Filming in Manchester: what's actually shootable
Northern Quarter cobblestones, Victorian mills and what Screen Manchester will actually approve.
Manchester gets cast as itself less often than you’d expect. More often it’s doing a shift as early-20th-century London, an anonymous northern city, a fictionalized 1980s dystopia, or — in a very specific cluster of productions — as New York. That versatility is what makes it worth understanding properly.
The permit landscape
Screen Manchester is Manchester City Council’s film liaison office. Registration is free and the team is responsive — this is one of the better-run regional film offices in England. Street permit fees run £75–£300 per day depending on traffic disruption, and the turnaround is typically five to ten working days for standard locations. Locations in Salford — including the Ancoats fringe — fall under a separate council application, so check your exact postcode before you submit.
The Northern Quarter
Manchester Northern Quarter is the city’s most-filmed area and for good reason. The Victorian street grid, independent shopfronts and warehouse conversions give you a mid-century urban feel that’s hard to replicate elsewhere in the north of England. The area has been used in productions ranging from Peaky Blinders location doubles to contemporary drama and music video work. Allow for foot traffic and the fact that most occupants are indie businesses that may push back on extended road closures.
Barton Arcade on Deansgate is a restored Victorian shopping arcade with a stunning cast-iron and glass roof — one of the few surviving examples of its type in the UK. Filming goes through the arcade management rather than the council. It reads as Paris, Vienna or early-20th-century London depending on what you dress.
Heritage depth
John Rylands Library is managed by the University of Manchester and is one of the most frequently filmed buildings in the country. The Victorian Gothic reading room — dark stone, stained glass, cathedral ceiling — has appeared in commercials, films and music videos. Contact the university venue team early; it is oversubscribed.

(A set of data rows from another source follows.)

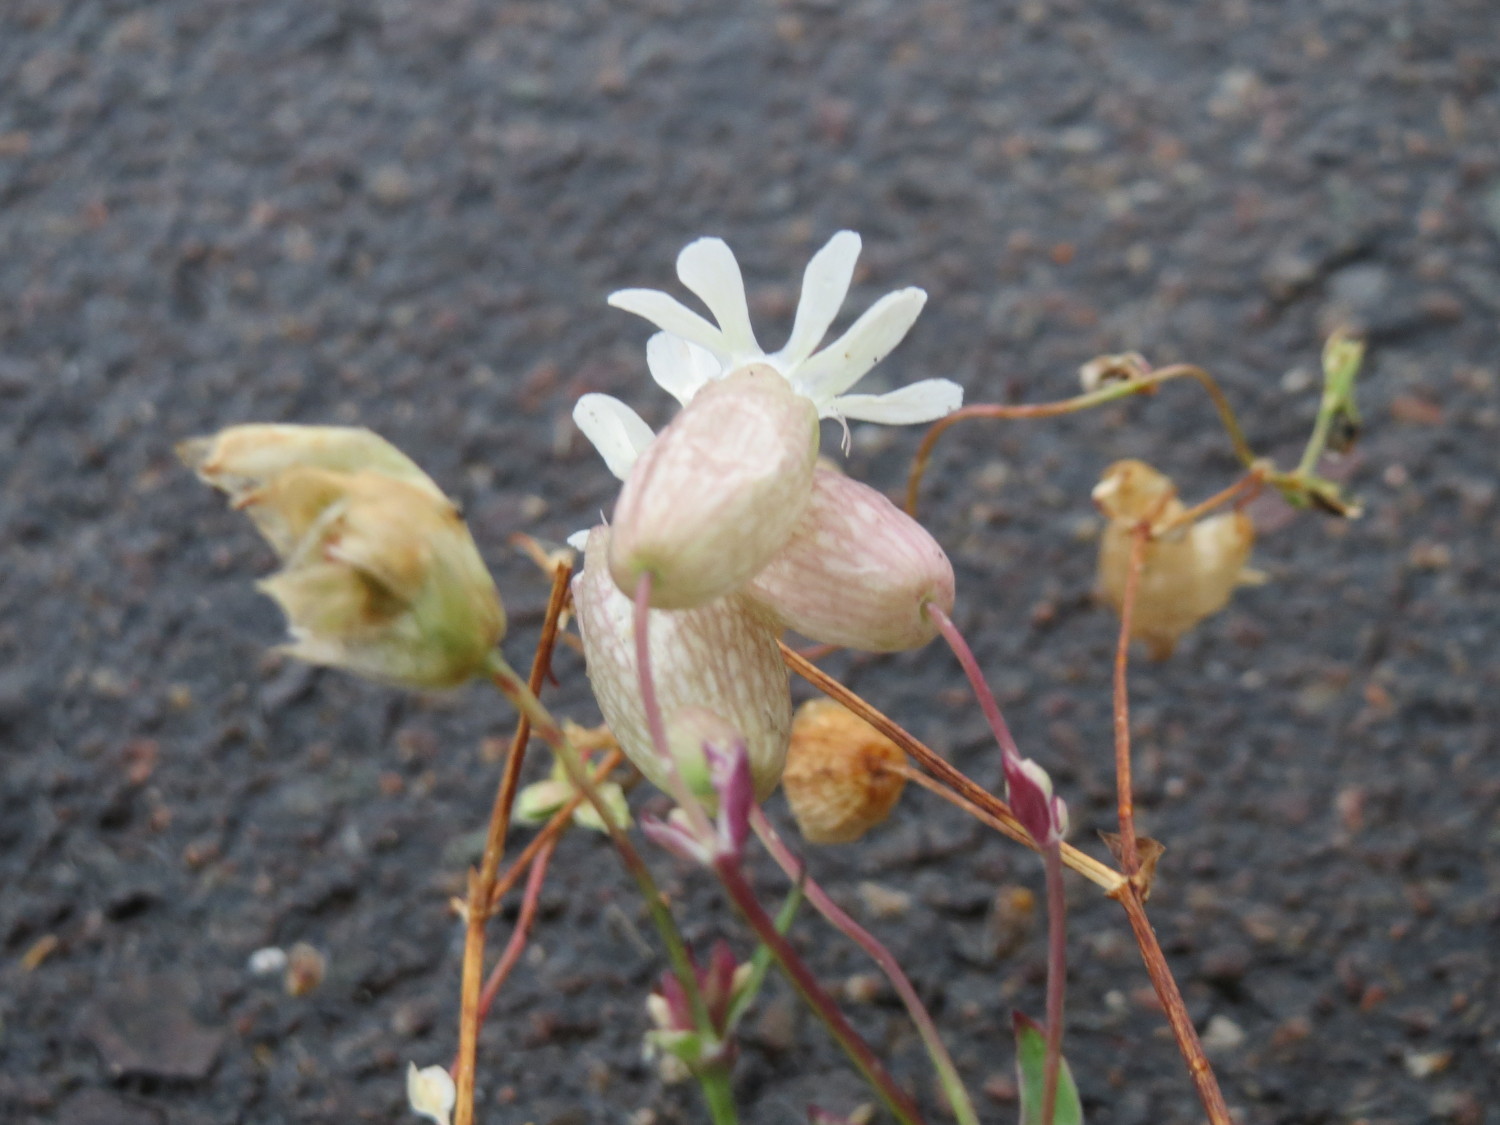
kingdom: Plantae
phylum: Tracheophyta
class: Magnoliopsida
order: Caryophyllales
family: Caryophyllaceae
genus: Silene
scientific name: Silene vulgaris
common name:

Victoria Baths is a Grade II* listed Edwardian swimming pool that has been derelict-and-restoring since 2004. The Charitable Trust that manages it makes the space available for filming at roughly £500–£1,500 per day. The main pool hall has an extraordinary tiled perimeter and timber diving boards still in place — for anything that needs a period institutional feel, it is almost unrivalled in the north.
Chetham’s Library is the oldest free public library in the English-speaking world, founded 1653. The medieval reading room where Marx and Engels once worked is bookable for film use via the library’s events team. Small scale but extraordinary.
Industrial and warehouse spaces
Mayfield Depot is a 40,000 sq ft Victorian railway goods shed in the heart of the city. It has been repurposed as an events venue and is available for filming at negotiated rates. Scale is the key advantage — you can run long dolly tracks across original Victorian brick flooring.
Deansgate Studios is Manchester’s most-established mid-size production facility. Day rates from approximately £200 for a single studio. Useful when you need a controlled environment without the cost of a warehouse hire.
Victoria Station is an operational Network Rail station — filming requires a Network Rail location permit on top of the council permission, adding cost and lead time. For non-operational heritage atmosphere, 1830 Warehouse at Castlefield — part of the Science and Industry Museum — offers Victorian railway architecture in a non-operational context at venue hire rates.
The practical reality
Manchester rewards thorough scouts. The city’s regeneration means new areas open up regularly, and the film office is actively promotional rather than obstructive. For a two-day short film using Northern Quarter street permits plus a studio day, total location costs run roughly £400–£900 — significantly cheaper than equivalent London locations.